See refresh_schema_metadata() for description of max_schema_agreement_wait behavior

refresh_table_metadata(keyspace, table, max_schema_agreement_wait=None)[source]¶

Synchronously refresh table metadata. This applies to a table, and any triggers or indexes attached to the table.

See refresh_schema_metadata() for description of max_schema_agreement_wait behavior

refresh_user_type_metadata(keyspace, user_type, max_schema_agreement_wait=None)[source]¶

Synchronously refresh user defined type metadata.

See refresh_schema_metadata() for description of max_schema_agreement_wait behavior

refresh_user_function_metadata(keyspace, function, max_schema_agreement_wait=None)[source]¶

Synchronously refresh user defined function metadata.

function is a cassandra.UserFunctionDescriptor.

See refresh_schema_metadata() for description of max_schema_agreement_wait behavior

refresh_user_aggregate_metadata(keyspace, aggregate, max_schema_agreement_wait=None)[source]¶

Synchronously refresh user defined aggregate metadata.

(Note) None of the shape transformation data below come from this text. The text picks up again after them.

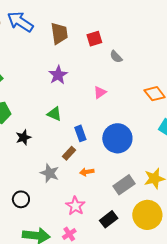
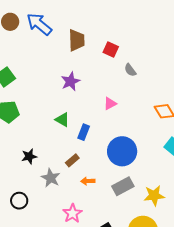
red square: (94, 39) -> (111, 50), turned 35
blue rectangle: (80, 133) -> (84, 132), moved, turned 35
black star: (23, 137) -> (29, 156), moved
gray rectangle: (124, 185) -> (123, 186), moved

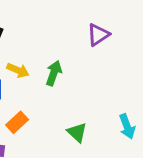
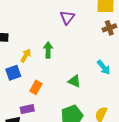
yellow arrow: (18, 70) -> (26, 56), turned -64

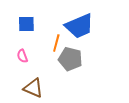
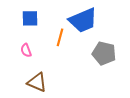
gray pentagon: (70, 59) -> (104, 53), moved

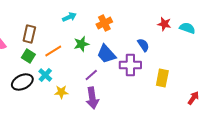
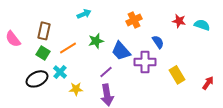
orange cross: (104, 23) -> (134, 20), moved
yellow rectangle: (162, 78) -> (177, 75), turned -42
red arrow: (193, 98) -> (208, 83), moved

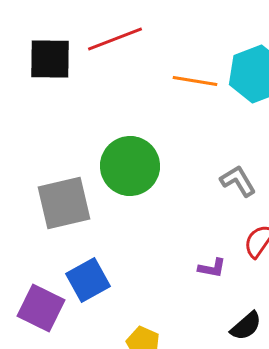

aggregate is a cassandra.UserAggregateDescriptor.

See refresh_schema_metadata() for description of max_schema_agreement_wait behavior

refresh_nodes()[source]¶

Synchronously refresh the node list and token metadata

An Exception is raised if node refresh fails for any reason.

set_meta_refresh_enabled(enabled)[source]¶

Deprecated: set schema_metadata_enabled token_metadata_enabled instead

Sets a flag to enable (True) or disable (False) all metadata refresh queries. This applies to both schema and node topology.

Disabling this is useful to minimize refreshes during multiple changes.

Meta refresh must be enabled for the driver to become aware of any cluster topology changes or schema updates.